Malware details
- Technical name: TrojanDownloader:Win32/Zlob (Microsoft); Trojan.Zlob (Symantec); Trojan.Zlob.[Letter] (Symantec); Trojan-Downloader:W32/Zlob (F-Secure); Win32.Trojandownloader.Zlob (F-Secure); Trojan-Downloader.Win32.Zlob (F-Secure); TROJ_ZLOB.[Letter] (Trend Micro); Trojan-Downloader.Win32.Zlob.[letter] (Kaspersky); Downloader.Win32.Zlob.[Letter] (Kaspersky); TR/Dldr.Zlob.Gen (Avira); TR/Drop.Zlob.[Letter] (Avira);
- Type: Malware
- Subtype: Spyware

= Zlob trojan =

Trojan horse software

The Zlob Trojan, identified by some antiviruses as Trojan.Zlob, is a Trojan horse which masquerades as a required video codec in the form of ActiveX. It was first detected in late 2005, but only started gaining attention in mid-2006.

Once installed, it displays popup ads which appear similar to real Microsoft Windows warning popups, informing the user that their computer is infected with spyware. Clicking these popups triggers the download of a fake anti-spyware program (such as Virus Heat and MS Antivirus (Antivirus 2009)) in which the Trojan horse is hidden.

The Trojan has also been linked to downloading atnvrsinstall.exe which uses the Windows Security shield icon to look as if it is an anti-virus installation file from Microsoft. Having this file run can wreak havoc on computers and networks. One typical symptom is random computer shutdowns or reboots with random comments. This is caused by the programs using Task Scheduler to run a file called "zlberfker.exe."

Project Honeypot Spam Domains List (PHSDL) tracks and catalogs spam domains. Some of the domains on the list are redirects to porn sites and various video watching sites that show a number of online videos. Playing videos on these sites activates a request to download an ActiveX codec which is malware. It prevents the user from closing the browser in the usual manner.
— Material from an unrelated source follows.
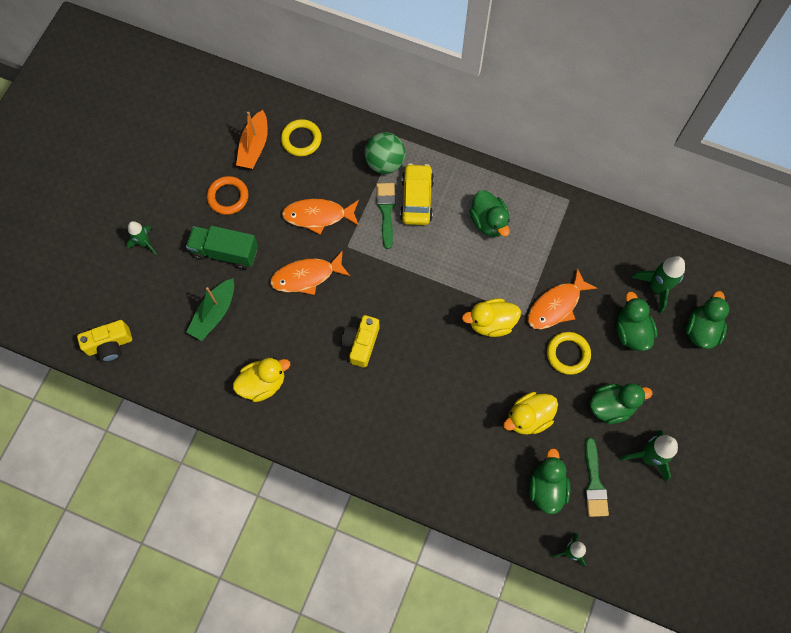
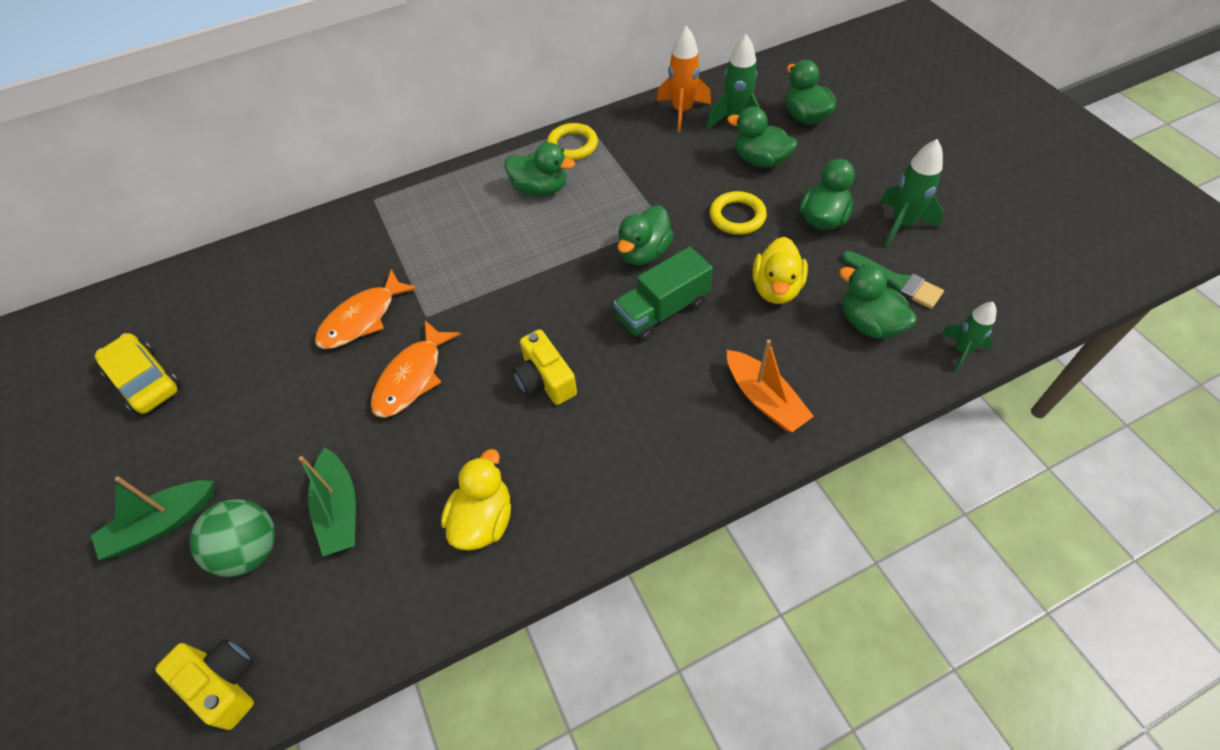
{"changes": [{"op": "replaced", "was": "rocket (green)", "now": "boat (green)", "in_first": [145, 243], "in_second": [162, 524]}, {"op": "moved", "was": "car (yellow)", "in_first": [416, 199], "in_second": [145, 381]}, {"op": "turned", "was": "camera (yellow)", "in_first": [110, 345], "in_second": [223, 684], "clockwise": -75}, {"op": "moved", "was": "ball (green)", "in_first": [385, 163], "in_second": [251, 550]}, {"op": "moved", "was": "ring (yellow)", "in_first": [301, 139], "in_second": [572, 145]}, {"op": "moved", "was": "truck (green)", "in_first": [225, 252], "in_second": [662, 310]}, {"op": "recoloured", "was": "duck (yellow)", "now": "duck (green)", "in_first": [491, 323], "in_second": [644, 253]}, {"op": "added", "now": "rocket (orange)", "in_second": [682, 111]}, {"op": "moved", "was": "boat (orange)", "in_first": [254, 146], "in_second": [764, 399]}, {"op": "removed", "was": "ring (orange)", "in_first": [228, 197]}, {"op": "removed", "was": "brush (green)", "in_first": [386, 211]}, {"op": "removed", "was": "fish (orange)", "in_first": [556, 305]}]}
Other variants of Zlob Trojan installation come in the form of a Java cab file masquerading as a computer scan.

There is evidence that the Zlob Trojan might be a tool of the Russian Business Network or at least of Russian origin.

==RSPlug, DNSChanger, and other variants==

The group that created Zlob has also created a Mac Trojan with similar behaviors (named RSPlug). Some variants of the Zlob family, like the so-called "DNSChanger", add rogue DNS name servers to the registry of Windows-based computers and attempt to hack into any detected router to change the DNS settings, potentially re-routing traffic from legitimate web sites to other suspicious web sites. DNSChanger in particular gained significant attention when the U.S. FBI announced it had shut down the source of the malware in late November 2011. However, as there were millions of infected computers which would lose access to the Internet if the malware group's servers were shut down, the FBI opted to convert the servers into legitimate DNS servers. Due to cost concerns, however, these servers were set to shut down on the morning of 9 July 2012, which could cause thousands of still-infected computers to lose Internet access. This server shutdown did occur as planned, although the expected issues with infected computers did not materialize. By the date of the shutdown, there were many free of charge programs available that removed the Zlob malware effectively and without requiring great technical knowledge. The malware did however remain in the wild and as at 2015 could still be found on unprotected computers. The malware was also self-replicating, something the FBI did not fully understand, and the servers that were shut down may have only been one of the initial sources of the malware. Current antivirus programs are very effective at detecting and removing Zlob and its time in the wild appears to be coming to an end.